We celebrated Valentine's Day a bit early to avoid the crowd. Samstown casino has all you can eat for $20.

Don't forget to do something nice for your sweetheart. She'll show her "appreciation " !


----------



## hassell (Feb 9, 2010)

You did well YD, they would have lost money if I showed up, even without the blue ointment. Maybe I'll talk to her tomorrow, that will cheer her up !!


----------



## jimmy shutt (Jun 2, 2013)

good stuff, treat your ladies right......they might buy you a gun for your Birthday!!!


----------



## sneakygroundbuzzard (Nov 1, 2012)

ya ive been trying to figure out what to do for my sweetie

just cant think of anything that would be unique


----------



## dwtrees (Mar 5, 2012)

Unique up on her and give her a big hug and a kiss with an I Love thrown in for good measure. And if you are really quite when unique up on her she might be surprised. Just be ready to duck in case you scare her.


----------



## sneakygroundbuzzard (Nov 1, 2012)

DW, thats friggen hilarious


----------



## prairiewolf (Feb 19, 2012)

dwtrees said:


> Unique up on her and give her a big hug and a kiss with an I Love thrown in for good measure. And if you are really quite when unique up on her she might be surprised. Just be ready to duck in case you scare her.
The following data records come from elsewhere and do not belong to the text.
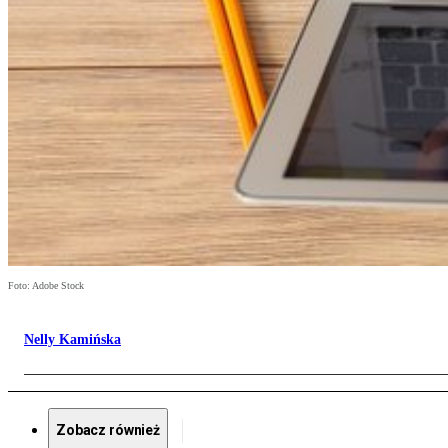
Foto: Adobe Stock
Nelly Kamińska
Zobacz również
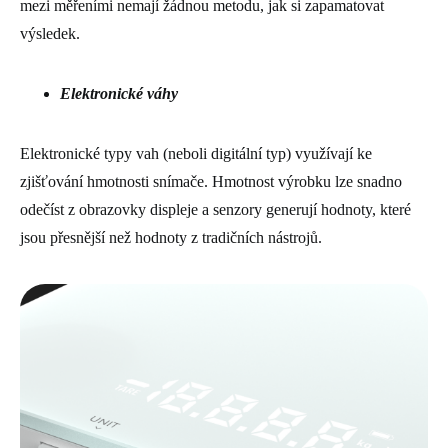
mezi měřeními nemají žádnou metodu, jak si zapamatovat
výsledek.
Elektronické váhy
Elektronické typy vah (neboli digitální typ) využívají ke
zjišťování hmotnosti snímače. Hmotnost výrobku lze snadno
odečíst z obrazovky displeje a senzory generují hodnoty, které
jsou přesnější než hodnoty z tradičních nástrojů.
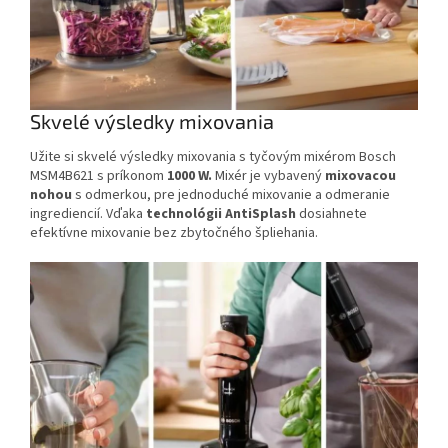
Skvelé výsledky mixovania
Užite si skvelé výsledky mixovania s
tyčovým mixérom
Bosch
MSM4B621 s príkonom
1000 W.
Mixér je vybavený
mixovacou
nohou
s odmerkou, pre jednoduché mixovanie a odmeranie
ingrediencií. Vďaka
technológii AntiSplash
dosiahnete
efektívne mixovanie bez zbytočného špliehania.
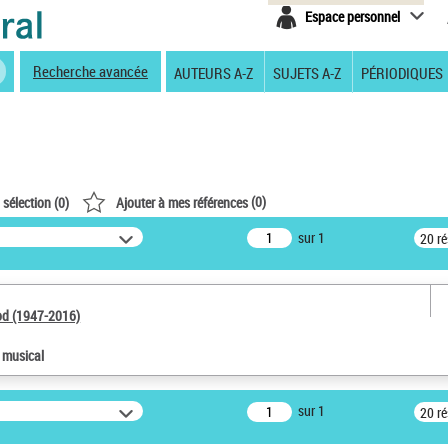
Espace personnel
Recherche avancée
AUTEURS A-Z
SUJETS A-Z
PÉRIODIQUES
(
0
)
 sélection (
0
)
Ajouter à mes références
sur 1
20 r
od (1947-2016)
e musical
sur 1
20 r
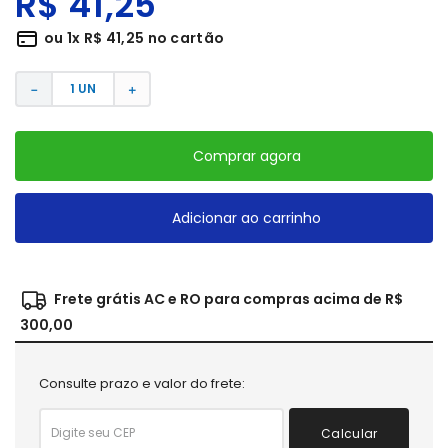
R$
41
,
25
ou
1
x
R$
41
,
25
no cartão
－
＋
Comprar agora
Adicionar ao carrinho
Frete grátis AC e RO para compras acima de R$
300,00
Consulte prazo e valor do frete:
Calcular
Sounds like experience talking, lol


----------



## youngdon (Mar 10, 2010)

LOL Sounds like experience, but reads like auto correct.....


----------



## SWAMPBUCK10PT (Apr 5, 2010)

*Sharon is still laughing at the title-------When I first read it I said Oh My God-Good one YD LOL----Took Sharon out for Lunch after Church--Just like every Sunday----She's cooking supper now [my reward]* :smile: ---*Hope you all had a great day with your HONEY-------------------sb*


----------



## bones44 (Jan 7, 2011)

Gave Kat leather. A belt in the mouth and a boot in the a$$.......Just now being able to see out of my left eye


----------



## Rick Howard (Feb 25, 2012)

Lol. I thawed out some frozen pipe. No really... the pipes froze so I had to thaw them out. Happy Valentines Day. You can take a shower. It's the little things that count big.


----------



## azpredatorhunter (Jul 24, 2012)

LOL... I got my wife and daughter chocolate, girl scout cookies and a card that fit them perfectly, no flowers the cat's will eat them. The wife made me filet mignon... I trained her right. lol..


----------